◆ Text ◆

2021 Porsche 911 Turbo S: Does This 1 Quality Ironically Subvert Its Perfection?
However, MotorTrend calls that into question, wondering whether something could be too perfect to be, well, perfect. Here’s a look at the 2021 Porsche 911 Turbo S.
The 2021 Porsche 911 Turbo S
The 2021 Porsche 911 Turbo S is a lightning-fast sports car. Its twin-turbo, 3.7-liter flat-six engine produces 640 hp and 590 lb-ft of torque. That’s 60 hp and 37 lb-ft of torque more than last year’s model. The 2021 Turbo S comes with an eight-speed twin-clutch automatic transmission — there’s no manual transmission option. This rear-engine car is all-wheel drive.
The 2021 911 Turbo S can go from 0 to 60 mph in 2.2 seconds flat, beating the 2020 model year’s time of 2.6 seconds. Car and Driver found the 2021 Turbo S to be one of the fastest 0-60 cars it has ever tested. Oh, and it can complete the quarter-mile in 10.1 seconds at 137 mph.
Is there such a thing as too perfect?
“Can a car be too clinically excellent?” MotorTrend wonders. The publication loves that this “insanely quick” 911 Turbo S is “absolute magic on a back road.” It also finds it to be a “wonderful GT car.” However, the review also says the “magic [is] replaced by cold competency on the track.”
The biggest issue with the 2021 911 Turbo, as in past years, “is the car’s cold, emotionless virtuosity when pushed to the limit.” MotorTrend had hoped the new 992 generation had gotten rid of this problem, but it was not to be. “This car is so perfect it’s anodyne, unobtrusive,” MotorTrend road test editor Chris Walton said. “There’s no bother, but no excitement. It’s super-capable. It does everything so well that you can’t mess up with this car. It solves everything. It is so uniquely competent.”
Driving the 2021 Porsche 911 Turbo S
Despite the 2021 Porsche 911 Turbo S’s power, MotorTrend didn’t love driving it in every situation. The new 911 Turbo, in both coupe and convertible, bested McLaren and AMG in earlier MotorTrend tests. It moves just as you want it to, requiring very little from the driver. But while the 911 Turbo S makes driving easy, it also doesn’t provide much excitement.
MotorTrend senior features editor Jonny Lieberman thought the 911 Turbo S was great on the highway but not that exciting on the racetrack. And race car driver Randy Pobst felt the car was an extension of himself on the track but not challenging or entertaining on the road. As MotorTrend points out, “competence doesn’t necessarily stir the soul.”
MotorTrend pins the blame partially on the car’s tires. It has Pirelli P Zeros, which are great on the road but not enough for the 911 on the track. Corsa or Trofeo R tires would let the 911 Turbo S achieve faster and more exciting cornering speeds, according to MotorTrend. Porsche has explained that 911 Turbo S customers haven’t expressed interest in higher-performance tires, although MotorTrend believes the option could inject more personality into this otherwise excellent car.
Of course, perfection comes at a hefty price. The starting MSRP for the 2021 Porsche 911 Turbo S is $204,850, and the version MotorTrend tested cost $224,780. Whether its perfection makes it capable or colorless is up for debate.

Dataset entries
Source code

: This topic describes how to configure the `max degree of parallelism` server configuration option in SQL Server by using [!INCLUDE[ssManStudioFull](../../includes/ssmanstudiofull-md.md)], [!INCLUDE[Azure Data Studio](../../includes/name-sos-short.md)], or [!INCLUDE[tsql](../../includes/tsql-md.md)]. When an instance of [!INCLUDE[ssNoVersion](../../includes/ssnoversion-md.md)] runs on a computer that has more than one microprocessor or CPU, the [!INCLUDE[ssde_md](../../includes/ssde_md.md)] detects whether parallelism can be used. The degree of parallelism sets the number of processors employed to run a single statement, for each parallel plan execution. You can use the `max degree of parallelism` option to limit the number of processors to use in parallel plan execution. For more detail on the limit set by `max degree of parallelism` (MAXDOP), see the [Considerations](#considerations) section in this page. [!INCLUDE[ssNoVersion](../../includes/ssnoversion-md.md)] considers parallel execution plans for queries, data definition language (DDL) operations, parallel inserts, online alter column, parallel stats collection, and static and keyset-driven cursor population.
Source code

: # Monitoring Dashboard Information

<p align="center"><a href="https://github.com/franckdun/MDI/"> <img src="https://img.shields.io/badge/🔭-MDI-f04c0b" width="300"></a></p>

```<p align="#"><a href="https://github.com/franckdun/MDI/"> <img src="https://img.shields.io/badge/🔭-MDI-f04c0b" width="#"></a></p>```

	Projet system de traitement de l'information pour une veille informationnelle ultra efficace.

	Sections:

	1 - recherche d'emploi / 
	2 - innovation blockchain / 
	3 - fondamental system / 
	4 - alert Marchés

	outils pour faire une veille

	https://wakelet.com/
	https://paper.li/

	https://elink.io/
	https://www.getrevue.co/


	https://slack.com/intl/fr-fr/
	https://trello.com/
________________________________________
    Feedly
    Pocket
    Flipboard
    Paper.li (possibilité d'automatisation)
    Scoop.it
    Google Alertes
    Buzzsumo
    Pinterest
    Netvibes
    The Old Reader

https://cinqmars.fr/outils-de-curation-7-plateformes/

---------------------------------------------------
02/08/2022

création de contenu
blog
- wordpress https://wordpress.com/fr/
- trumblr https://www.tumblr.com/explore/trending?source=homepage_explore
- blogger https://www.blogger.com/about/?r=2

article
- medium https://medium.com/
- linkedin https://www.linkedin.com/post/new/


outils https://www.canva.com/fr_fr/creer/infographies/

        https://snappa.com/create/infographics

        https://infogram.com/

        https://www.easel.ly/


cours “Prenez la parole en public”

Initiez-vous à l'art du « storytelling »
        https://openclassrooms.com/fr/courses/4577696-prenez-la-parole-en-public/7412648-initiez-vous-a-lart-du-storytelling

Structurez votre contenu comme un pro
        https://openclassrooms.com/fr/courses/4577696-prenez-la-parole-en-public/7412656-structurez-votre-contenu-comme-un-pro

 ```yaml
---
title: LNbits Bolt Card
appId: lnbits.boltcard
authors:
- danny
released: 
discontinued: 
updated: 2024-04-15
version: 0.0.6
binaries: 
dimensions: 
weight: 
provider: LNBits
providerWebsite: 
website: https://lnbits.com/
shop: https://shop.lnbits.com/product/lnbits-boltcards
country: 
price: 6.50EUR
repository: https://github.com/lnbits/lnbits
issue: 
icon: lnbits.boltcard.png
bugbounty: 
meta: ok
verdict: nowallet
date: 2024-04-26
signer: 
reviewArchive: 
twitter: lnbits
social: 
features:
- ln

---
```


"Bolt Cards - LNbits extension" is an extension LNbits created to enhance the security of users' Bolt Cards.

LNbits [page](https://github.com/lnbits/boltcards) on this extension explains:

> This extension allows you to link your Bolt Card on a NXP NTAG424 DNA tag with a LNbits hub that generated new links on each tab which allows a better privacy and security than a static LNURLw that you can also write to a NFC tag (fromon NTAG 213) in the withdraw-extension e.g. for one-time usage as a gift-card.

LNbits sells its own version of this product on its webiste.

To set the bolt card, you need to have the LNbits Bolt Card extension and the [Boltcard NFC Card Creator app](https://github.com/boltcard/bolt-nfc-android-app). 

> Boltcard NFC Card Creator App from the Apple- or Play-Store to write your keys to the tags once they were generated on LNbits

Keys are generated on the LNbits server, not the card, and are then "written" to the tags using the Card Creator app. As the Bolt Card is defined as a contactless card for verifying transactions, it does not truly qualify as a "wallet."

◆ Exercise brief ◆
Answer these questions using the Porsche 911 Turbo S article:
(a) How much horsepower does the 2021 911 Turbo S engine produce?
(b) What brand and model of tires does the car come with?
(c) What is its starting MSRP?

◆ Task answer ◆
(a) 640 hp
(b) Pirelli P Zeros
(c) $204,850